With a laugh, Gwynn caught it to her chest and scrambled to the edge of the bed. “Here . . .” She jumped up and rushed to join Temperance. “Let me.” As Gwynn shoved Temperance’s fingers out of the way and saw to arranging her hair, Temperance stared in the beveled mirror at her friend.
“I . . . had my heart broken by him.” It was the closest she’d ever come to telling anyone about those days that only her brother knew of. And she tried to get those words out, for this woman who was her only friend in the world, and yet . . . could not. Because she was too cowardly to speak them and live those moments aloud.
Gwynn slowed her strokes and brought her hands to rest on Temperance’s shoulders. “Be it life or love, a woman’s fate is to have her heart broken,” her friend said sadly in the tones of one who knew all too well. “You can be with him but cannot because he broke your heart, and I . . .” Cannot be with Chance . . . Her friend forced a smile. “But this is not about me. This is about the new beginning the marquess presented you with.”
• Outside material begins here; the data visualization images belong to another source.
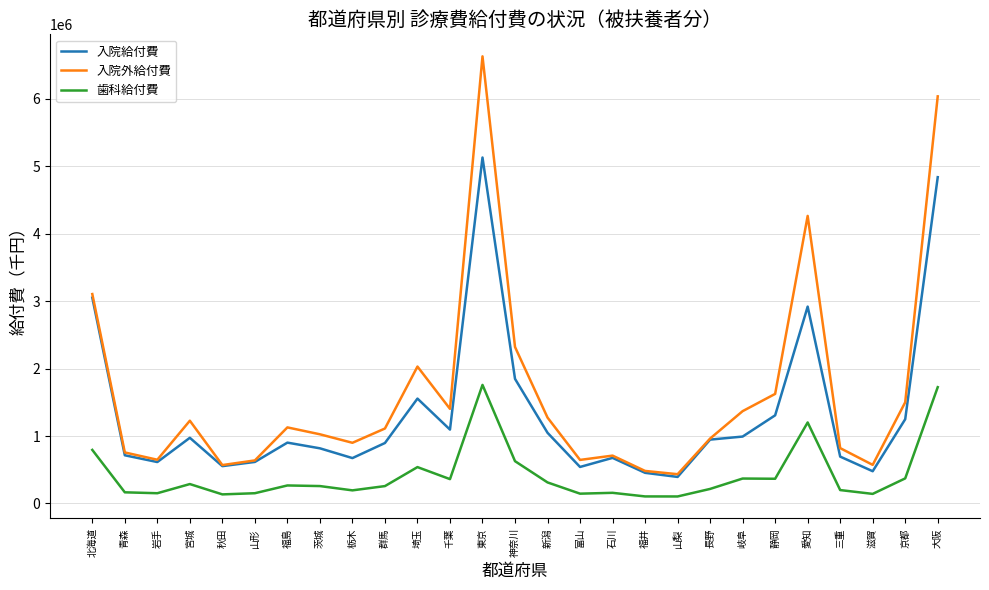

Which series has the largest total across all categories?

入院外給付費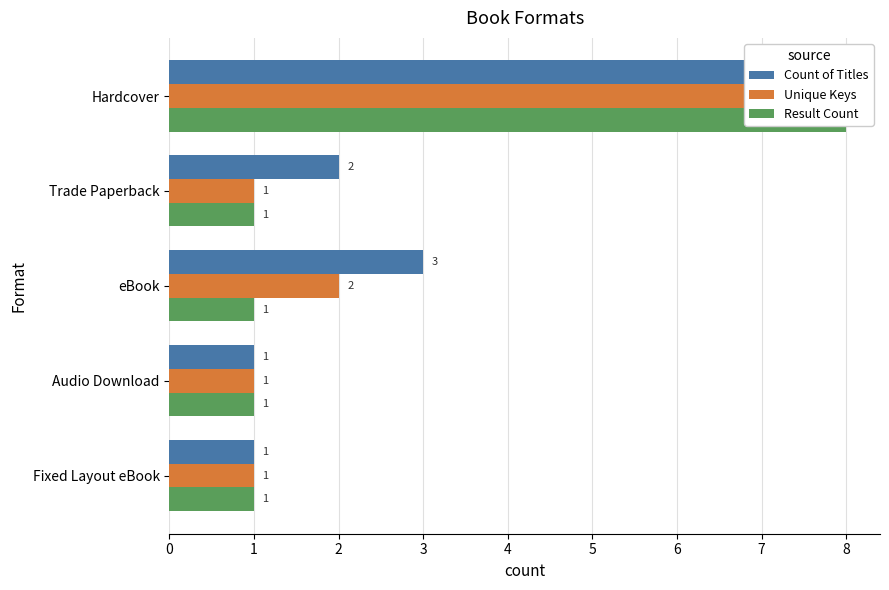

How many bars are there in each group?

3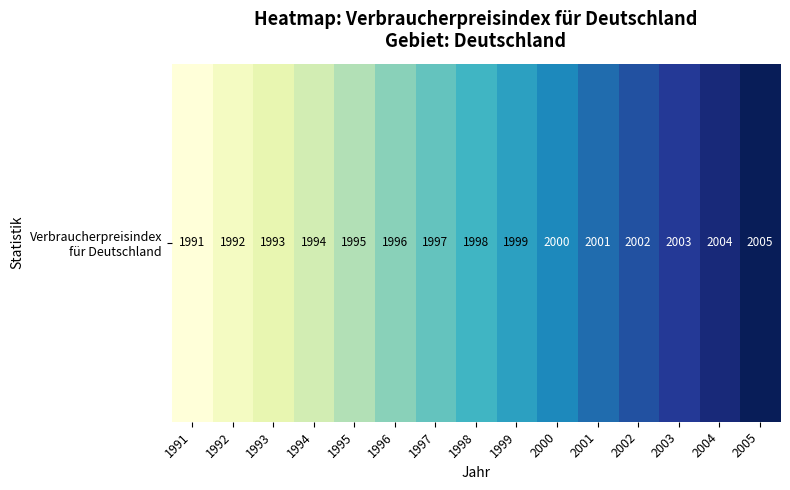

What is the change in value from 2002 to 2005?

+3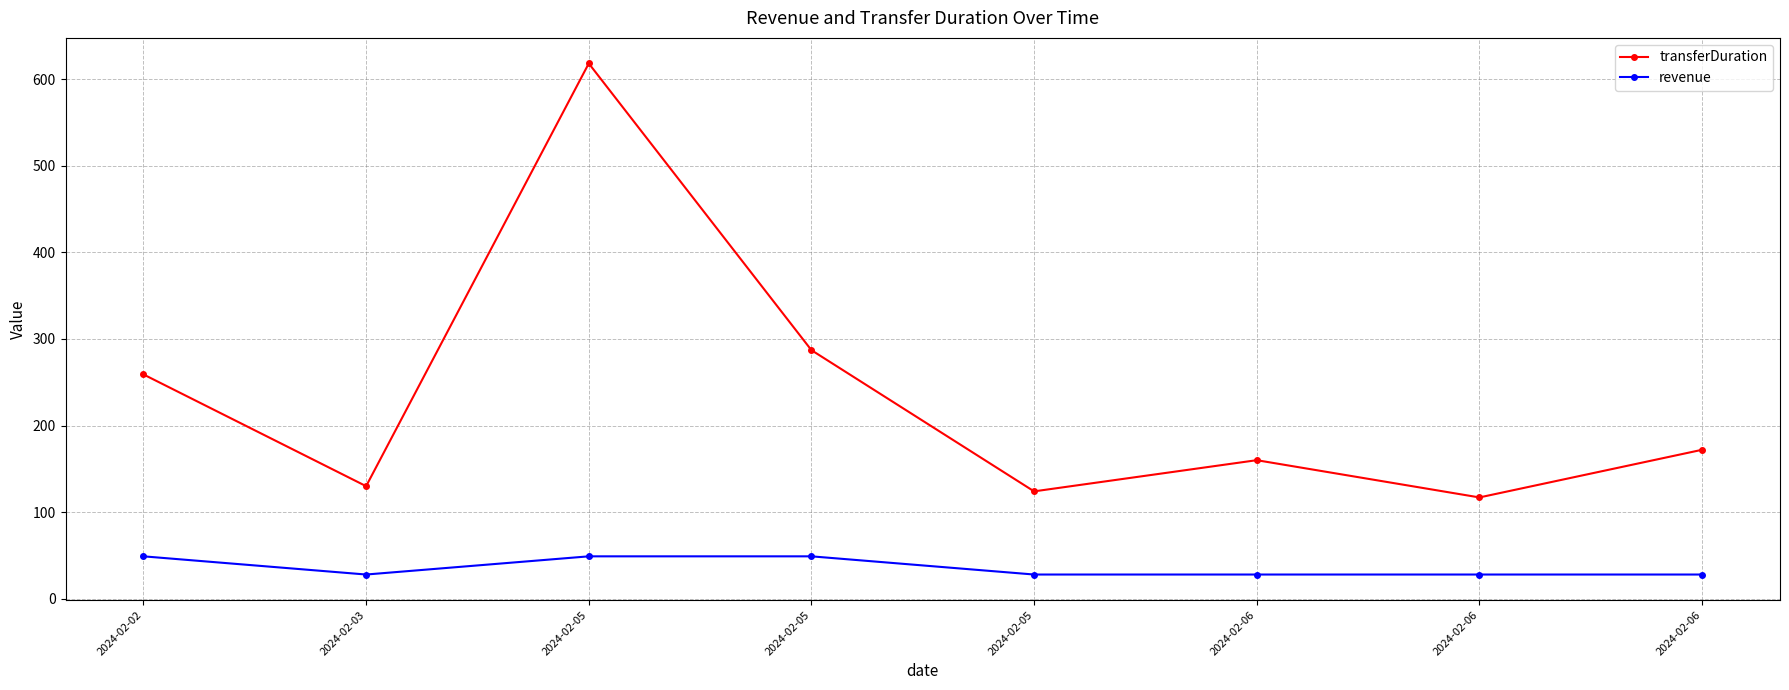

Count the number of data series in this chart.

2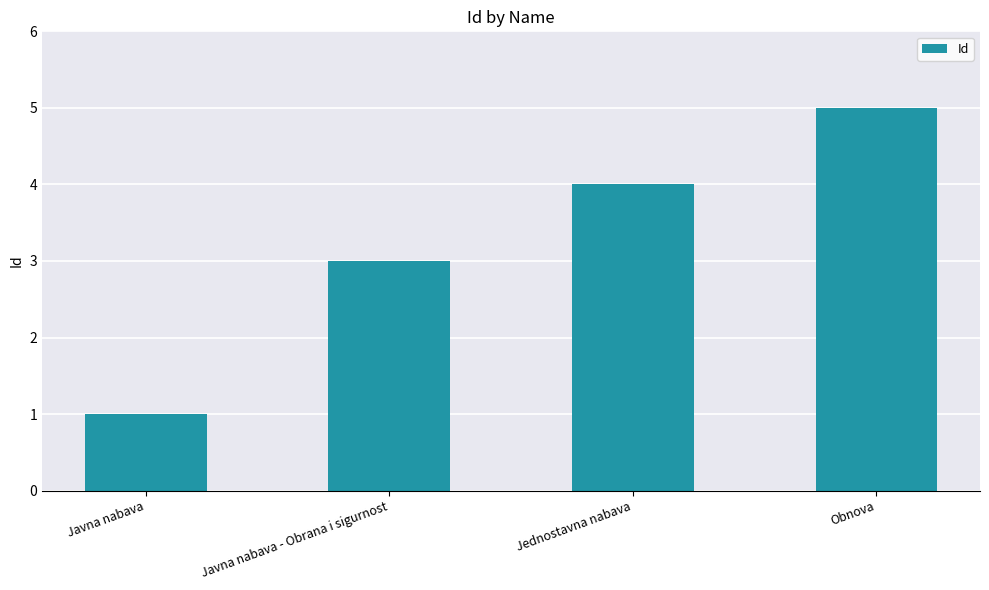

What is the sum of the values at Javna nabava and Obnova?

6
The new beginning. That gave Temperance pause. So shocked, so offended by his reappearance, she’d not considered Dare’s offer in the way her friend now presented it. And yet . . .
“I had a new beginning,” she said, taking the brush from Gwynn’s fingers. “This was it.”
“This? As in working at Vêtements Français?” Gwynn asked incredulously. “A place so trite it literally means ‘French Apparel’ when there is about as much French in Madame Amelie as in me?”